表ではそんな風に突っぱねているが、尊敬はしているつもりだ。
「シゲル、いるー?」
こんこん、とノックして現れたのはヒカリだった。
「あ、オーキド博士もいらしてたんですね!」
「やあやあ、ヒカリ君。活躍はテレビで見ておるぞ」
「えへへ…ありがとうございます」
ヒカリは今から3年前にグランドフェスティバルで優勝しトップコーディネーターとなり名を馳せていた。その1年前にハルカがトップコーディネーターとなり二人とも人気が高い。
「あのね、シゲル。有力な情報が手に入ったわよ」
「本当かい?聞かせてくれ」
「私の知人がホウエンでサトシらしき人を見たらしいの。ピカチュウを肩に乗せていて傍にいたポケモンはリザードンとオオスバメ。
ね、サトシのポケモンにもリザードンとオオスバメいたわよね?」
「あぁ…肩に乗ったピカチュウというのも滅多にいないからサトシかもしれないね…」
顎に手を当てて少し考え込む。
「よし、次はホウエンに行こうと思う。ヒカリはどうする?」
「私も行くわ。

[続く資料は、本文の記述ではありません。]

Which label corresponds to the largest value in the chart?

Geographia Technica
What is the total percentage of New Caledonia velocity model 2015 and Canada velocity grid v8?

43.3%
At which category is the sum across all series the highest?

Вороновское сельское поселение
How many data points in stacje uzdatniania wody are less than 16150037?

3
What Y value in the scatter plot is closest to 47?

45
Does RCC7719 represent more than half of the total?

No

あと知人を紹介するね、その人もサトシを探してるから…」
「分かった、ホウエンならマサトとハルカにも声を掛けてみよう」
姿を消した大切な仲間であるサトシを捜し続け7年の歳月が流れてしまった。
サトシの仲間だった人達はそれぞれ夢を掴んでいた。
サトシと長年一緒に旅をしてきたタケシはポケモンドクターとして世界を飛び回り、ホウエンを一緒に旅をし、サトシに憧れを抱いていたマサトは父の後を継ぎジムリーダーに、カスミは水ポケモンマスターとなって今もハナダジムのジムリーダーとして活躍をしている。

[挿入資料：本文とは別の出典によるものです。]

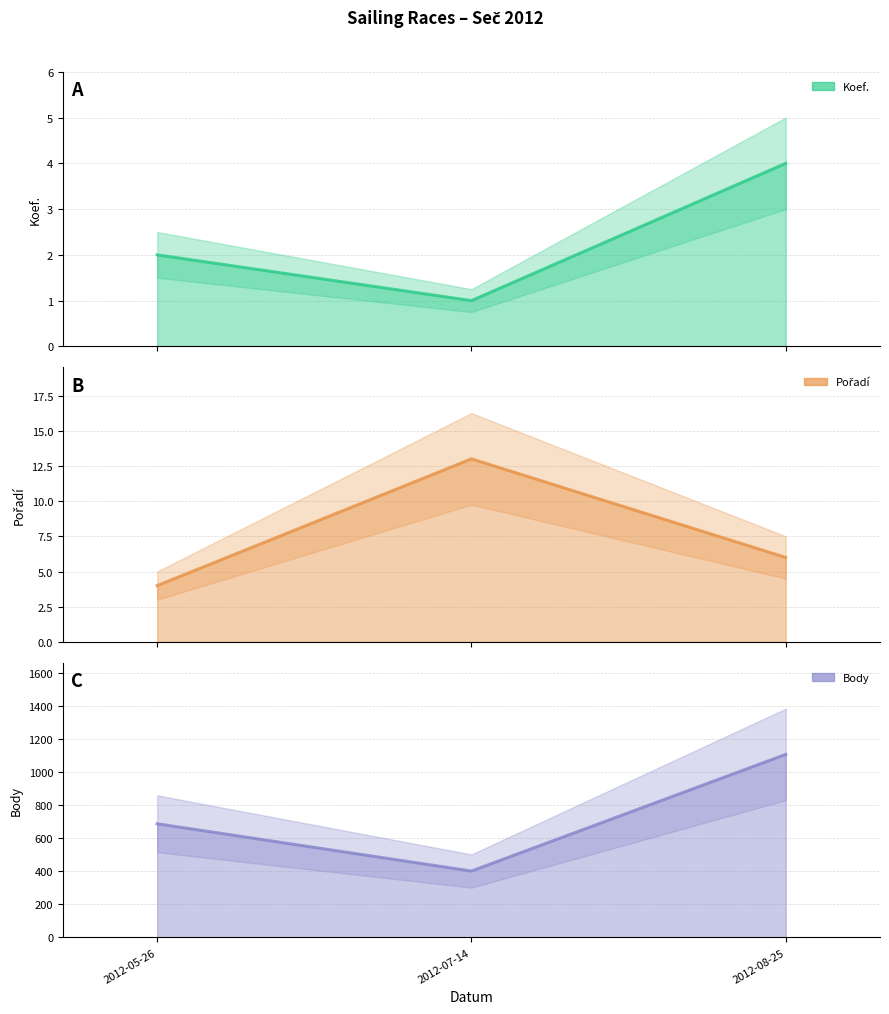

Reading right to left, transcribe all the data shown in this chart.

Koef.: 2012-08-25=4	2012-07-14=1	2012-05-26=2
Pořadí: 2012-08-25=6	2012-07-14=13	2012-05-26=4
Body: 2012-08-25=1108	2012-07-14=402	2012-05-26=688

だが、夢を叶えたとしてもそこには大切な人の姿はなかった。
皆の夢が叶い一番喜んでくれるサトシの姿はなく、僕やヒカリ、タケシの心の中ではサトシへの思いが消えることはなかった。
7年前、心身共に傷ついていたサトシに更に追い討ちをかけたのは僕たちだった。
気づき、謝ろうとしても既に遅く――
サトシは僕たちの前から姿を消してしまった。それから僕たちはサトシを捜しつつも自分の夢を叶えた。

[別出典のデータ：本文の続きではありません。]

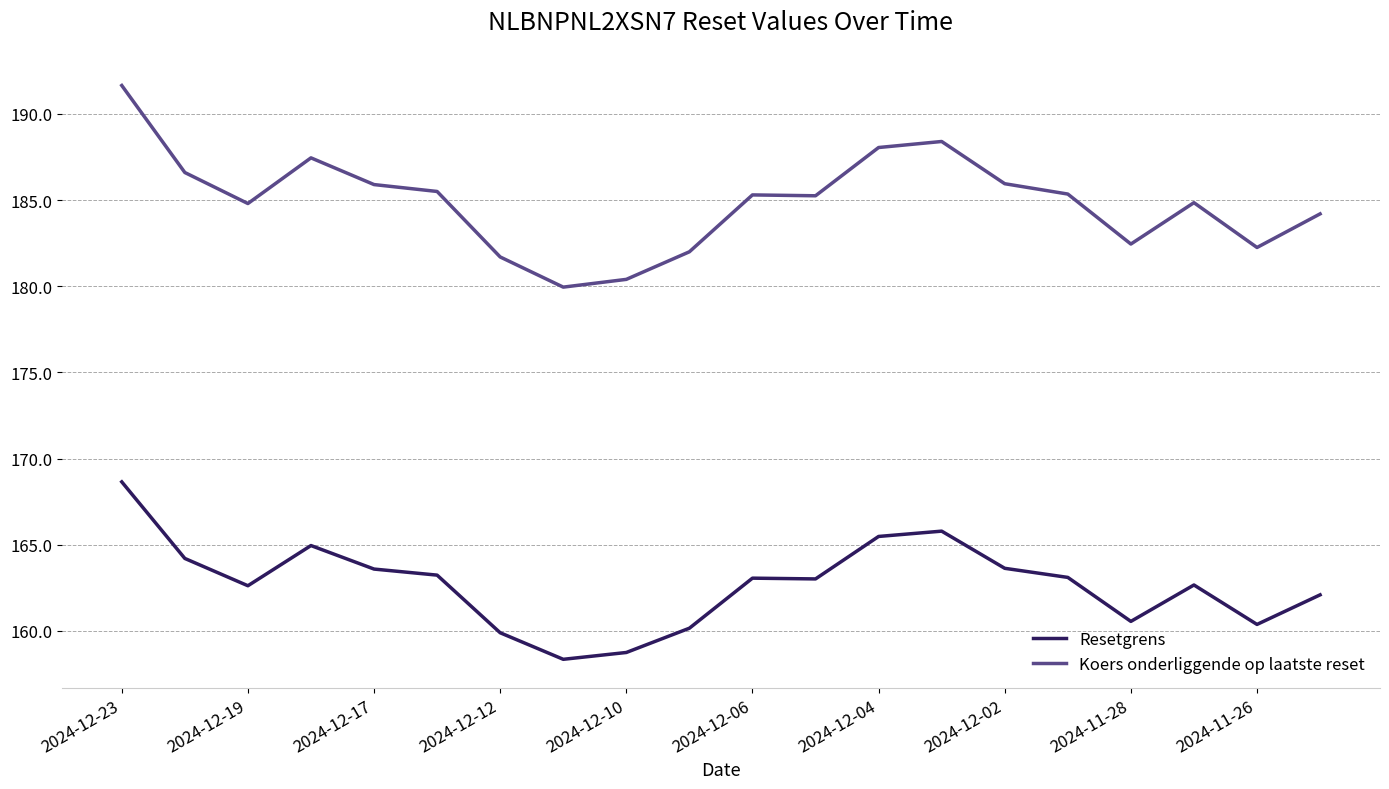

True or false: Koers onderliggende op laatste reset and Resetgrens cross at least once.

False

「シゲルー私はハルカに連絡をとるね…絶対にサトシを見つけようね」
「……そうだね、絶対にサトシを見つけよう」
準備してくると言い残しヒカリは部屋を出ていった。
「次は…ホウエン地方に行くのか?」
「…はい、今度こそサトシと話をします」
それだけを言ってシゲルも自室へと戻った。オーキドはシゲルの後ろ姿を見ながらぽつりと呟いた。